> **Work instructions**
From the line with "Car Accident" to the line with "designs, premium quality", retype each line exactly as it stands in the records below, but skip the pictures.

Items listed in a dataset:
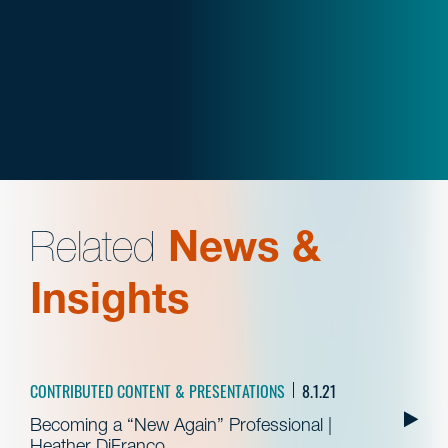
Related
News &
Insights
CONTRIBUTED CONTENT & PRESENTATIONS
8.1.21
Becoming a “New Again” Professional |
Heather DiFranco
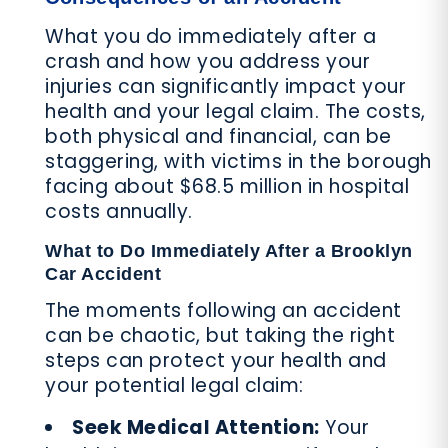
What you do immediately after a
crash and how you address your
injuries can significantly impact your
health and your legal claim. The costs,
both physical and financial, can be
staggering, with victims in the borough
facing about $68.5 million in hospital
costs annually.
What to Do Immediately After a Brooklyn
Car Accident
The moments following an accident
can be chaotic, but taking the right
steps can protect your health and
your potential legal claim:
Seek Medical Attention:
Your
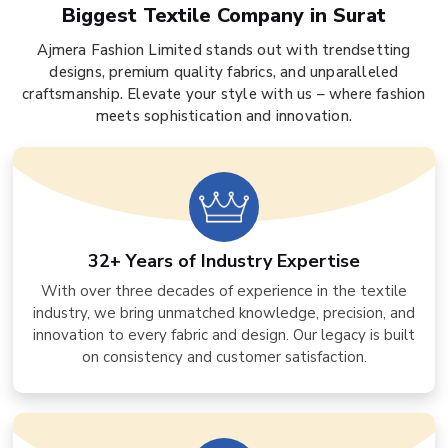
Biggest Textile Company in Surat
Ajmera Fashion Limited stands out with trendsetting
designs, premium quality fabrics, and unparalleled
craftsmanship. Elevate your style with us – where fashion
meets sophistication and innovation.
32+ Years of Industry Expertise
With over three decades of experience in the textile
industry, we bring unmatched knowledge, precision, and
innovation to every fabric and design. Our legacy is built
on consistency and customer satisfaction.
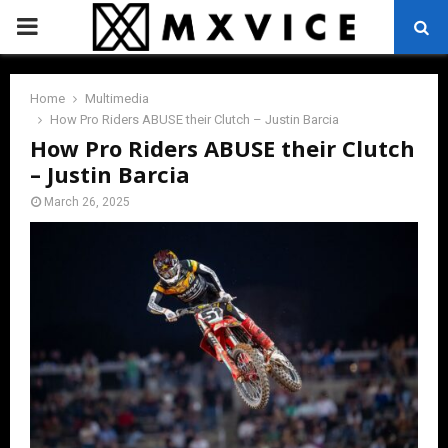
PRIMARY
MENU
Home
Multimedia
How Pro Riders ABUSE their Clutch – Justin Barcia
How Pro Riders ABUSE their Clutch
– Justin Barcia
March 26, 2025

> **Response for this exercise**
Car Accident
The moments following an accident
can be chaotic, but taking the right
steps can protect your health and
your potential legal claim:
Seek Medical Attention:
Your
Biggest Textile Company in Surat
Ajmera Fashion Limited stands out with trendsetting
designs, premium quality fabrics, and unparalleled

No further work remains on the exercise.